» Dataset excerpt
_____

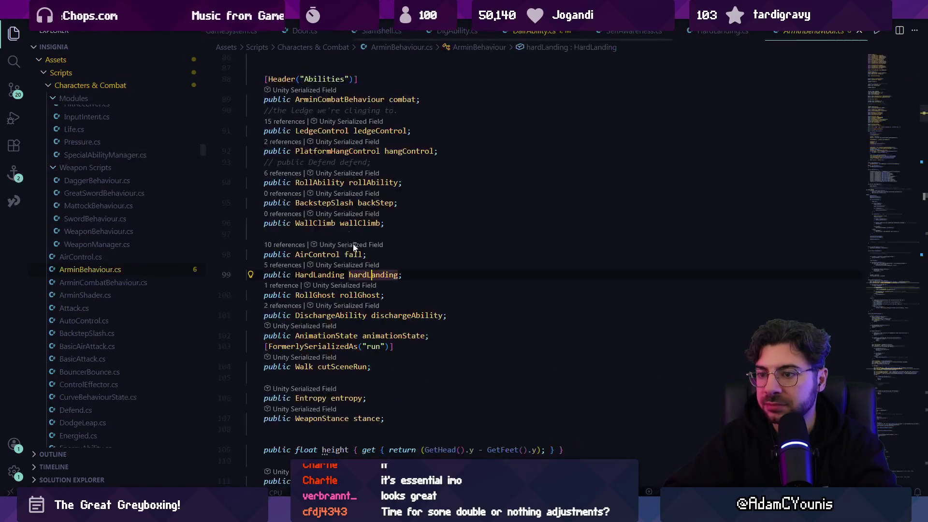
- Open HammerFallAbility.cs at the a.hardLanding.Reset() line in Land() and select it
{"action": "left_click", "coordinate": [602, 237]}
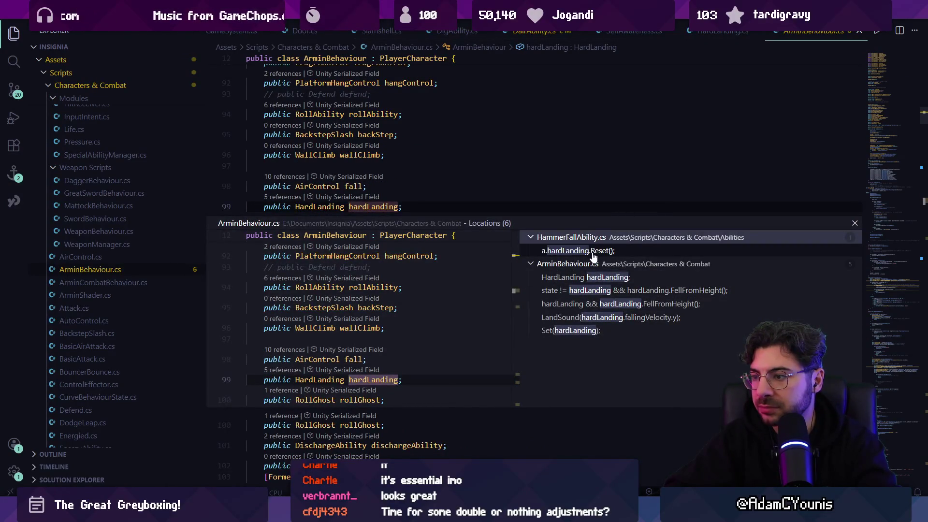
{"action": "left_click", "coordinate": [593, 250]}
{"action": "double_click", "coordinate": [347, 276]}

_____

» Task to complete
Across the whole listing, reproduce each line verbatim and exclude every picture.

» Solved exercise
- Open HammerFallAbility.cs at the a.hardLanding.Reset() line in Land() and select it
{"action": "left_click", "coordinate": [602, 237]}
{"action": "left_click", "coordinate": [593, 250]}
{"action": "double_click", "coordinate": [347, 276]}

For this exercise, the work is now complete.